** DOCUMENT EXTRACT **
■ ■ ■ ■ ■

Newsletter of the Biological Survey of Canada (Terrestrial Arthropods)

Volume 23 No. 1, 2004


 

Opinion Page

—The Opinion Page is a forum for views and ideas of potential interest to readers—

Contributions should be sent to the editor.

 

Bioinformatics and misinformatics: the missing links between taxonomic data and taxonomic databases

Terry A. Wheeler

Department of Natural Resource Sciences, McGill University, Macdonald Campus, Ste-Anne-de-Bellevue, QC H9X 3V9 (wheeler@nrs.mcgill.ca)


The Importance of Systematic Data
The systematist has two fundamental responsibilities to the scientific community: assemble, analyse and synthesize the data necessary to describe the diversity of life on earth; and ensure that other scientists and users have access to the data. For 250 years, the primary tool used to disseminate systematic information has been the published revision, containing species descriptions, keys, distribution maps, ecological notes, etc. The rise of the World Wide Web and more powerful desktop computers in the last decade has led to a tremendous increase in the range of media and products that may be used to disseminate the results of systematic research. The opportunity to connect researchers and data almost instantaneously led to the realization that massive amounts of data could now be synthesized, organized and made accessible to a community of users limited only by access to a computer network. I contend that organized Canadian efforts to synthesize biodiversity data have not taken advantage of this opportunity; in fact, ongoing initiatives have obscured an increasing gap between basic research in systematics and dissemination of "products".

It has long been recognized that Canada is losing specialists trained in systematics and that our collective research output in the field has suffered as a result. A variety of solutions has been proposed to address this lack of basic research. The systematics community has repeatedly proposed a bold plan based on training and hiring more systematists. This innovative solution has unleashed a storm of apathy in most circles, with a few notable exceptions; the most encouraging has been the recent hiring of three systematic entomologists by Agriculture and Agri-Food Canada. Other scientists (Canadian and otherwise) have proposed grand but naïve plans to replace primary taxonomic research with so-called "DNA barcodes" based on sequencing a minute portion of the genome (e.g., Hebert et al. 2003, Tautz et al. 2003) or doing away with the tedious (at least to non-systematists) necessity of observing rules of nomenclatural priority and hard copy publications and transferring taxonomy in toto to the Web (e.g., Godfray 2002). Such sweeping and technology-driven proposals have been effective in getting systematics into the pages of Nature, Science and other prominent journals, and I suppose that is a good thing. However, these are, in the end, simplistic and flawed "solutions" that ignore the need for trained systematists to actually recognize new species in the first place, to describe taxa accurately in such a way that they are recognizable to other scientists, and to propose and test hypotheses on phylogenetic relationships. Technological advances have obviously revolutionized the way we conduct and disseminate systematic research, but such advances should be tools, not crutches, that serve as an adjunct to good work done by well-trained systematists (Mallet and Willmott 2003, Scotland et al. 2003, Wilson 2003).

■ ■ ■ ■ ■

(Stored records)
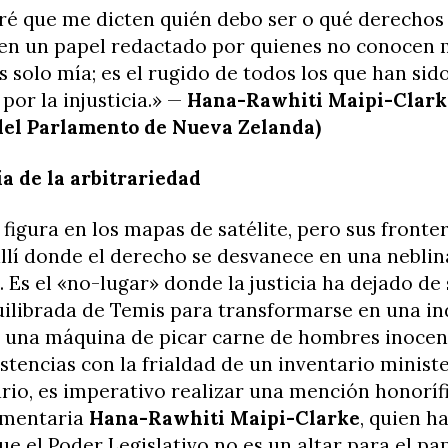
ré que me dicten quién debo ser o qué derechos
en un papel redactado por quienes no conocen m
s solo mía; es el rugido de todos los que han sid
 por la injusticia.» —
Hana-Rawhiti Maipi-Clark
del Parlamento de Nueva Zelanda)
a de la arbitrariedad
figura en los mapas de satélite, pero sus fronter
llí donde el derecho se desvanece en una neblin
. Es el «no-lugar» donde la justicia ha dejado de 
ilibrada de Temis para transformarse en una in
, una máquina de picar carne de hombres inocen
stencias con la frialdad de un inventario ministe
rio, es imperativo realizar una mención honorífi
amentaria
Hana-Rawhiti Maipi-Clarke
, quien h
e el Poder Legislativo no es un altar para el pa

■ ■ ■ ■ ■

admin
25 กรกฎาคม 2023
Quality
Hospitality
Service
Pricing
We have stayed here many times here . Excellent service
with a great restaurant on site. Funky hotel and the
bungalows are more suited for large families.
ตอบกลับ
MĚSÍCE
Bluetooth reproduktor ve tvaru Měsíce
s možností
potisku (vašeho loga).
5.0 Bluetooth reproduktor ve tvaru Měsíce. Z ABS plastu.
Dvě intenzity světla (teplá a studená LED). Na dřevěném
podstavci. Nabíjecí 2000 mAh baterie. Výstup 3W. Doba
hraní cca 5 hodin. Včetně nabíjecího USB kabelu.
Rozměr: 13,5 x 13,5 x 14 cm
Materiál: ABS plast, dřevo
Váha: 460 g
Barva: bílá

■ ■ ■ ■ ■

** TASK LIST **
A – In the opinion piece on bioinformatics, which organization recently hired three systematic entomologists?
B – From the opinion piece on bioinformatics, extract the passage that opens with the words containing "Contributions should be" and closes with "H9X 3V9 (wheeler@nrs.mcgill.ca)".

** SOLUTIONS FOR EACH TASK **
A – Agriculture and Agri-Food Canada

B –
Contributions should be sent to the editor.

 

Bioinformatics and misinformatics: the missing links between taxonomic data and taxonomic databases

Terry A. Wheeler

Department of Natural Resource Sciences, McGill University, Macdonald Campus, Ste-Anne-de-Bellevue, QC H9X 3V9 (wheeler@nrs.mcgill.ca)